§ **Lesetext**
========

Die Vereinigung des Freistaats Coburg mit Bayern

Voraussetzung für die Vollziehung des Anschlusses war nach Art. 18 der Weimarer Verfassung ein Reichsgesetz. Ein entsprechender Gesetzentwurf fand nach gemeinsamer Vorberatung zusammen mit dem über die Bildung des Landes Thüringen im Reichsrat (20. April 1920) am 23. April die Zustimmung der Nationalversammlung (Verkündung am 30. April 1920). Über die Tatsache, dass der Freistaat Coburg bis zu seiner Vereinigung mit Bayern nach der Bildung des Landes Thüringen (am 1. Mai) nicht mehr im Reichsrat vertreten und damit reichsrechtlich nicht existent sein würde, setzte man sich bewusst hinweg.

Im Vorgriff auf die künftige Vereinigung mit Bayern war Coburg bei der Reichstagswahl vom 6. Juni 1920 dem Reichswahlkreis 29 "Franken" zugeteilt worden. Durch Verordnung vom 21. Juni 1920 legte Reichspräsident Friedrich Ebert (1871-1925) den 1. Juli 1920 für das Inkrafttreten des Vereinigungsgesetzes fest. Mit einem umfassenden Straferlass dokumentierte die Coburger Landesversammlung am 28. Juni ein letztes Mal ihre souveränen Rechte, ehe sie am 30. Juni in Anwesenheit des bayerischen Ministerpräsidenten Gustav Ritter von Kahr (BVP, 1862-1934), seit 16. März Nachfolger Hoffmanns, sowie des Regierungspräsidenten von Oberfranken Otto Ritter v. Strößenreuther (1865-1958) ihre Selbstauflösung beschloss.

Das schrittweise Aufgehen Coburgs in Bayern

Bis zum 30. März 1921 vollzog eine eigene Übergangsbehörde ("Staatsministerium. Bayerische Abwicklungsstelle") in Coburg weiter geltende coburgische Landesgesetze und Verordnungen. Mit der Trennung von der Landesversicherungsanstalt in Weimar löste man 1935 die letzte Verbindung nach Thüringen. Das neu errichtete Landgericht Coburg eröffnete Justizminister Christian Roth (1873-1934) am 1. April 1921. Am gleichen Tag folgte die Evangelische Landeskirche Coburg mit ihrem Anschluss an die Evangelisch-Lutherische Kirche in Bayern rechts des Rheins dem staatlichen Vorbild.

========

§ **Ausgelesene Einträge**

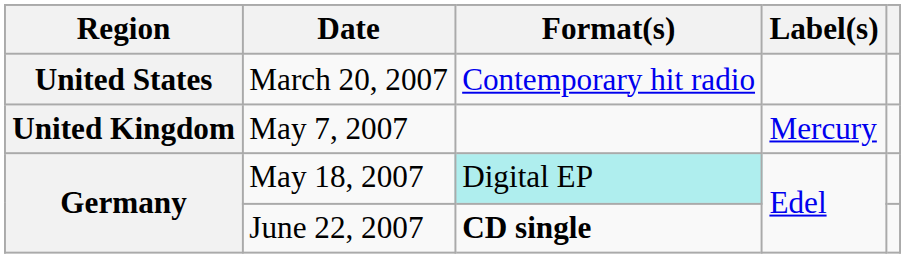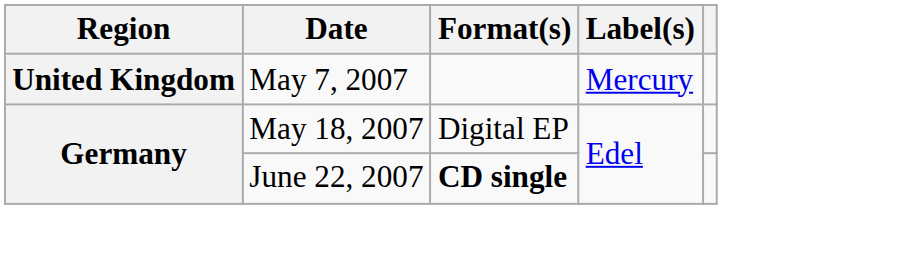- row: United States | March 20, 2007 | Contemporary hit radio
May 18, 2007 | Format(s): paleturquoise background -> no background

========

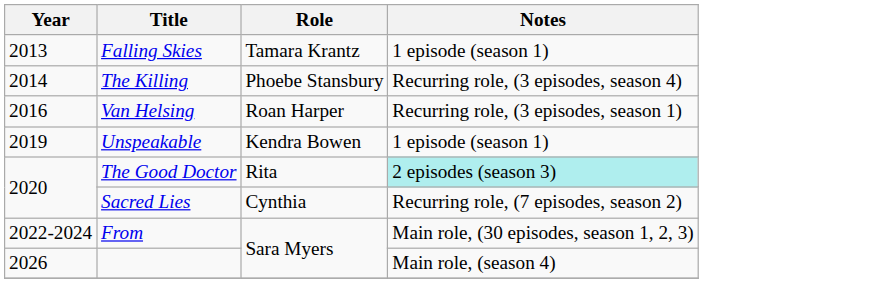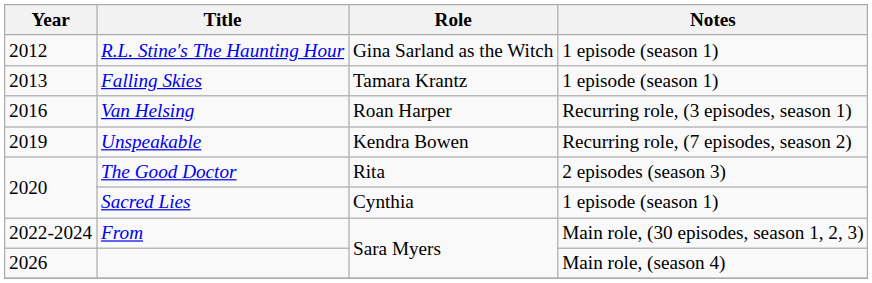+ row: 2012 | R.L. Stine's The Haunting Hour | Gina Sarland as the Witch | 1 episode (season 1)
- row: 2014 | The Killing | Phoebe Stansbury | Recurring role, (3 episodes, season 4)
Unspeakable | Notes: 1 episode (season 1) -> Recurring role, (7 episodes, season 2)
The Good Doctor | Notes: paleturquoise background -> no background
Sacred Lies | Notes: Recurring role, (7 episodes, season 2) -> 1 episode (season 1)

========

§ **Aufgaben**
• a. Stimmen die folgenden Aussagen mit dem Lesetext überein? Antworte jeweils mit Ja oder Nein und zitiere die entscheidenden Worte des Lesetexts wörtlich. (i) Das Landgericht Coburg wurde am 1. April 1921 eröffnet. (ii) Die Coburger Landesversammlung beschloss ihre Selbstauflösung am 28. Juni. (iii) Die letzte Verbindung nach Thüringen wurde 1935 gelöst.
• b. Schreib aus den Zeilen den Abschnitt von der Zeile mit „- row: United“ bis einschließlich der Zeile mit „May 18, 2007“ ab. Lass die Bilder dabei weg.

§ **Lösungen**
• a.
(i) Ja: „Das neu errichtete Landgericht Coburg eröffnete Justizminister Christian Roth (1873-1934) am 1. April 1921.“
(ii) Nein: „am 28. Juni ein letztes Mal ihre souveränen Rechte, ehe sie am 30. Juni“
(iii) Ja: „Mit der Trennung von der Landesversicherungsanstalt in Weimar löste man 1935 die letzte Verbindung nach Thüringen.“

• b.
- row: United States | March 20, 2007 | Contemporary hit radio
May 18, 2007 | Format(s): paleturquoise background -> no background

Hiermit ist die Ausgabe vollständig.